YOUR OBJECTIVE –
Find the lines in the entries that follow where the word "href" occurs, and state how many there are, with no other words.

[Data items]
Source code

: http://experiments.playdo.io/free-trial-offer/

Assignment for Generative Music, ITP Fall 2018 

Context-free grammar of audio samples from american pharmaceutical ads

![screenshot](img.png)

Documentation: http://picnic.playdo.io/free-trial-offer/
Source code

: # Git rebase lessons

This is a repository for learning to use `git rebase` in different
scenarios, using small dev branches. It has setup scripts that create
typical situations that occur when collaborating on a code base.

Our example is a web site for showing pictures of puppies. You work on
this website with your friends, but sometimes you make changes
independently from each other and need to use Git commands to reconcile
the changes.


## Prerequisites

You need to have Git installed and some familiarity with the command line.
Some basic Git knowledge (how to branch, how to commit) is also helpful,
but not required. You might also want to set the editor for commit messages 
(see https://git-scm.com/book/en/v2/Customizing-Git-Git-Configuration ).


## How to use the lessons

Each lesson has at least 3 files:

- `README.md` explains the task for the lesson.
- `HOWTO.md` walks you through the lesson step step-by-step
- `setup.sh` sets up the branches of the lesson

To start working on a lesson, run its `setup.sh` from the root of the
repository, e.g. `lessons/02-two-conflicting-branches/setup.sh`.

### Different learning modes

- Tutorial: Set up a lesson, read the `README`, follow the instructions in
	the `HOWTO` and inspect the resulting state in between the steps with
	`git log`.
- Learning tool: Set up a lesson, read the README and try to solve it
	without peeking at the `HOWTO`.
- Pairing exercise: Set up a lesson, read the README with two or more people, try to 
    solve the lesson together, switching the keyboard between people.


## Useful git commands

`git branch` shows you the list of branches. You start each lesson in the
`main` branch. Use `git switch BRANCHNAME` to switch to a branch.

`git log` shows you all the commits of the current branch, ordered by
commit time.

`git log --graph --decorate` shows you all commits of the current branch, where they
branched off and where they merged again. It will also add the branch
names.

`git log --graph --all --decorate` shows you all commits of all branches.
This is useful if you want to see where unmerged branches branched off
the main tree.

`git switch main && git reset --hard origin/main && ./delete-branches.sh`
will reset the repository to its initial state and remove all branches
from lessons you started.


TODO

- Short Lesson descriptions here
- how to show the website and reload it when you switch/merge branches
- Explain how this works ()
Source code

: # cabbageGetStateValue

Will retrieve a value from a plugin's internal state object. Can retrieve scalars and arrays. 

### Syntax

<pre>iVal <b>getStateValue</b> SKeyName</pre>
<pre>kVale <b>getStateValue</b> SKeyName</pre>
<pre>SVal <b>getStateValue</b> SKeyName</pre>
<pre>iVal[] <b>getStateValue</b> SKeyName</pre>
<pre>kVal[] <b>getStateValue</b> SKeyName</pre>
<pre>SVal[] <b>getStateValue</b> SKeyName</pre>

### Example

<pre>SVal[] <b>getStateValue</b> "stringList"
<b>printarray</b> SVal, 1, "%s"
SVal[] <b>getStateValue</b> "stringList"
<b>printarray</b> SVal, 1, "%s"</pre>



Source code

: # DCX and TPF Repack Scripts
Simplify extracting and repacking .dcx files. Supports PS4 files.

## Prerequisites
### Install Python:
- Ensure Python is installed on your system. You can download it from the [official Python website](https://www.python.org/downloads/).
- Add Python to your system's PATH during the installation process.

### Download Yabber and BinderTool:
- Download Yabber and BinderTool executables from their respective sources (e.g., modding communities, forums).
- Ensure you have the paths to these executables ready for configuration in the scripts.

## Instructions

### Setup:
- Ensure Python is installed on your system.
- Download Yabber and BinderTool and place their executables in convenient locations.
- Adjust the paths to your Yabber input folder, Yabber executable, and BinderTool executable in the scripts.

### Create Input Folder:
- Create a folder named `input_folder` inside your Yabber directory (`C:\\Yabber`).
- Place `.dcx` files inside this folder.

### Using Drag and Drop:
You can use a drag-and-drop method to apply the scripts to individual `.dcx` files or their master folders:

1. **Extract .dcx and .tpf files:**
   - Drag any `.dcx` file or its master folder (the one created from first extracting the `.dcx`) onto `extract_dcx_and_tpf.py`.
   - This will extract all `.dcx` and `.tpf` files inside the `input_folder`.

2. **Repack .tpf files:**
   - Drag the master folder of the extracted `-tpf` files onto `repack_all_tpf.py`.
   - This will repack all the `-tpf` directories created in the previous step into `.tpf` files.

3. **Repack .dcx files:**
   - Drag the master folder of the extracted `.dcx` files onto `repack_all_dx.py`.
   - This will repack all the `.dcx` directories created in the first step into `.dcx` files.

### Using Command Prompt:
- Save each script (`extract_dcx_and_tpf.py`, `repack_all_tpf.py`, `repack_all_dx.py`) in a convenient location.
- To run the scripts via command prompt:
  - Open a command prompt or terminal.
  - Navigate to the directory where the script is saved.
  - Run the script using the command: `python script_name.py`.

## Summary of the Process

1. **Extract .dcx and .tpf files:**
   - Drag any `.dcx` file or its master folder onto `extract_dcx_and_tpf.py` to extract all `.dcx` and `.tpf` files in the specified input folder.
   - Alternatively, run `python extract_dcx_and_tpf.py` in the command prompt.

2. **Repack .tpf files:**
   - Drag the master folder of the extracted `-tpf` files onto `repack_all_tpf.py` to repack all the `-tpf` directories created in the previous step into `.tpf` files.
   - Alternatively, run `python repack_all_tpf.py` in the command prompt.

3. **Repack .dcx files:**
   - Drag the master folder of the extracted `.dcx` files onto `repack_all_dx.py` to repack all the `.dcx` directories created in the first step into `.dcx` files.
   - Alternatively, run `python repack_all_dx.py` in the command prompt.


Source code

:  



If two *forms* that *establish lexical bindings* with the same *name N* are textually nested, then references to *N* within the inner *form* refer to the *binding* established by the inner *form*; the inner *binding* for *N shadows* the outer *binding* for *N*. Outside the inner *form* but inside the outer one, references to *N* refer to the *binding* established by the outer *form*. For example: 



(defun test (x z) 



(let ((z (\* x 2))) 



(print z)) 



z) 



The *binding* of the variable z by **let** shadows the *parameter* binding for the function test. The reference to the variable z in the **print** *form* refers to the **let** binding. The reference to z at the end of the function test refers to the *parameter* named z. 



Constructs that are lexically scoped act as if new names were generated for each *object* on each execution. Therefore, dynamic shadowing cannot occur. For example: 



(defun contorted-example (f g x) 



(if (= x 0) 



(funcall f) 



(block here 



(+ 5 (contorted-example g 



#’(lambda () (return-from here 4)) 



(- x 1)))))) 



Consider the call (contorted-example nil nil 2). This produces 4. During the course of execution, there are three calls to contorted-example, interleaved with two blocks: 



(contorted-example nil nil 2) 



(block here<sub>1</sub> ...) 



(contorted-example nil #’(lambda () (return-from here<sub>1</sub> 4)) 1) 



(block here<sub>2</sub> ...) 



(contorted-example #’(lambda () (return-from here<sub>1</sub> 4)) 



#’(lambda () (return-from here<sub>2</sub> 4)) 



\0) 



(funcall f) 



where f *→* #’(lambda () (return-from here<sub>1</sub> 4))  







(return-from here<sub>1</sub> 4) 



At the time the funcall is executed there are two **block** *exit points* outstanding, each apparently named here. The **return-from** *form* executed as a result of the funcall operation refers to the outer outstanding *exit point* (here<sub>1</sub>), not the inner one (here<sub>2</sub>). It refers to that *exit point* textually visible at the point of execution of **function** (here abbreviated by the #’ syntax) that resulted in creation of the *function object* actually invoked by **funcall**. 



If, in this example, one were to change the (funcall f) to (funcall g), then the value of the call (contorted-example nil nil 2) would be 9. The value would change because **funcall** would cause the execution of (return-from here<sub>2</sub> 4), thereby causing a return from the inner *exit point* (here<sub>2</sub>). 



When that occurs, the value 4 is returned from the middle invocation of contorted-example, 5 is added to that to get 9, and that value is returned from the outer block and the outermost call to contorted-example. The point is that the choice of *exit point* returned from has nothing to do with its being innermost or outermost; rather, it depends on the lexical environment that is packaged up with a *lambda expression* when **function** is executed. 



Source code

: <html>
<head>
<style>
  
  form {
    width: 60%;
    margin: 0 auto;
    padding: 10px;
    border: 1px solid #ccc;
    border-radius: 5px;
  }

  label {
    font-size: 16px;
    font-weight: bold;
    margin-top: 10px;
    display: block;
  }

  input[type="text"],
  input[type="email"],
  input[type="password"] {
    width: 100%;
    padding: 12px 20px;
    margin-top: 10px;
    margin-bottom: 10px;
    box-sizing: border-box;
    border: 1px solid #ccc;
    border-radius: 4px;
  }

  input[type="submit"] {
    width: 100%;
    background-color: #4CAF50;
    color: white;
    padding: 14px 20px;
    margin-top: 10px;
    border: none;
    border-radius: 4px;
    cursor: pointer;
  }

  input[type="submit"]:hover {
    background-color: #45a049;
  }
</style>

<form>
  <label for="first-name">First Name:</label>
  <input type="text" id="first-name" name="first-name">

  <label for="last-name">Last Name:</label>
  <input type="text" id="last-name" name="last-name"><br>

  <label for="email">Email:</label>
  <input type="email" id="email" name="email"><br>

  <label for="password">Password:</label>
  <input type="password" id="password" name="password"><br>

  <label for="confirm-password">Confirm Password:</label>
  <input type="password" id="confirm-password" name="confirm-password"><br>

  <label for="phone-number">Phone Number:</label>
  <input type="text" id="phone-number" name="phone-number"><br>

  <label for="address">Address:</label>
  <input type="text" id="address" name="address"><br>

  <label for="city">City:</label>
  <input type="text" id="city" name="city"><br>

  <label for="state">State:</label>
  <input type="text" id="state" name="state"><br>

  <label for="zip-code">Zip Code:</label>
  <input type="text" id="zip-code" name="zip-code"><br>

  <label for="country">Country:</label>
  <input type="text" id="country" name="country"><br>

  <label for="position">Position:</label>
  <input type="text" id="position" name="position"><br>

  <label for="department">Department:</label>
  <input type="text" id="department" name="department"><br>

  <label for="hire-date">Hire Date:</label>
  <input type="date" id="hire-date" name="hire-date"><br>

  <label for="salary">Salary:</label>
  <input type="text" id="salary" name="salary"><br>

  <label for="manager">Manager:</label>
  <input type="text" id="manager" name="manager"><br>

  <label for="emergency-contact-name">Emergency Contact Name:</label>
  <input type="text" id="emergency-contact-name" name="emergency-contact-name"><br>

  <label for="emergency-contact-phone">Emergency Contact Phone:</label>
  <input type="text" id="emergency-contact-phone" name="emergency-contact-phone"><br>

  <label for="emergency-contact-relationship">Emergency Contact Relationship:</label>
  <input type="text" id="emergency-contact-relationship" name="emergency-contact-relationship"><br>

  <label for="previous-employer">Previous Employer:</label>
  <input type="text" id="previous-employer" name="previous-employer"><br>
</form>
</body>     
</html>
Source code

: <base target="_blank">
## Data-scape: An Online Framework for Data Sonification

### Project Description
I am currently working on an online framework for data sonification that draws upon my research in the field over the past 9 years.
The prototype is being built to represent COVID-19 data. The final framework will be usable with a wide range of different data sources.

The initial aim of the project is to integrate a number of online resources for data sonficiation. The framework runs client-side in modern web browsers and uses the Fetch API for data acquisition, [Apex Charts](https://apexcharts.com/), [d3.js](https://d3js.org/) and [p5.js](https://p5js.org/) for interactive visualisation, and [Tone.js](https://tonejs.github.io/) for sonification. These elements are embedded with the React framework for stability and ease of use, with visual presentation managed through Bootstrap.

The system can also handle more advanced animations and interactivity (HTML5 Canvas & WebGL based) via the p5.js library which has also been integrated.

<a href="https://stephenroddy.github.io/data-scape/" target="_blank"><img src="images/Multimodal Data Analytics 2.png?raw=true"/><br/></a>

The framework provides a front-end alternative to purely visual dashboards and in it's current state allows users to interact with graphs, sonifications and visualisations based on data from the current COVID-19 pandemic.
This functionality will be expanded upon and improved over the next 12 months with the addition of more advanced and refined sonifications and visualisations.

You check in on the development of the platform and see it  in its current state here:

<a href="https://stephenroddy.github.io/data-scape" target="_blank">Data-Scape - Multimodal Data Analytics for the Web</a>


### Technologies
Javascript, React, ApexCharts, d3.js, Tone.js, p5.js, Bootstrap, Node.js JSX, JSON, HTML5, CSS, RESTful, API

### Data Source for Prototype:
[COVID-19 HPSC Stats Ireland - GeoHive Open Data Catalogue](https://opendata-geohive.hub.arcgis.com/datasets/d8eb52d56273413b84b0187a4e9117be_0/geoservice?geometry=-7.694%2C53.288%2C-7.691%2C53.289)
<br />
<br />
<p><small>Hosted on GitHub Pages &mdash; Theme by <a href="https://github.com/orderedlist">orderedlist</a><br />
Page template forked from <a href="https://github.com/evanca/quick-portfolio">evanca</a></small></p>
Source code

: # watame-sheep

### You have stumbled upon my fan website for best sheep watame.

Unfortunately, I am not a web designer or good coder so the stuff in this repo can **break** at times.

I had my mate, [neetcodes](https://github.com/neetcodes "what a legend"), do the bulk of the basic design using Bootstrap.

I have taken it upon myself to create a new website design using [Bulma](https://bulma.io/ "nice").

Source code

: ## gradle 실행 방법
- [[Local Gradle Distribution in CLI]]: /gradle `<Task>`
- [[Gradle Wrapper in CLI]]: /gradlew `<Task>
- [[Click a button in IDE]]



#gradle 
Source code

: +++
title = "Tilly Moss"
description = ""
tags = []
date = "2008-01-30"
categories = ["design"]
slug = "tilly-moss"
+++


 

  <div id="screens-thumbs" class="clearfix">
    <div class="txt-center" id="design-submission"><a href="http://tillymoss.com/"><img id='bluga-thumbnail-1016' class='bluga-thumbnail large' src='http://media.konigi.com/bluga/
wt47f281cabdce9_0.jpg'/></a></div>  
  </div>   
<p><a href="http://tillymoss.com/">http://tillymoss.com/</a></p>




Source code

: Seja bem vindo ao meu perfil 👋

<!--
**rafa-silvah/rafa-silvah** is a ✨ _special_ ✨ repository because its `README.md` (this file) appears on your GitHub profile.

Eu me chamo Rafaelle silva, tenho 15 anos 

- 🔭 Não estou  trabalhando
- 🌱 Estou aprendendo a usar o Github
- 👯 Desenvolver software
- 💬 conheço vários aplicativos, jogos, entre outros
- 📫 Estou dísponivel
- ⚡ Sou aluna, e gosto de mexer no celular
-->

FINISHED TASK –
6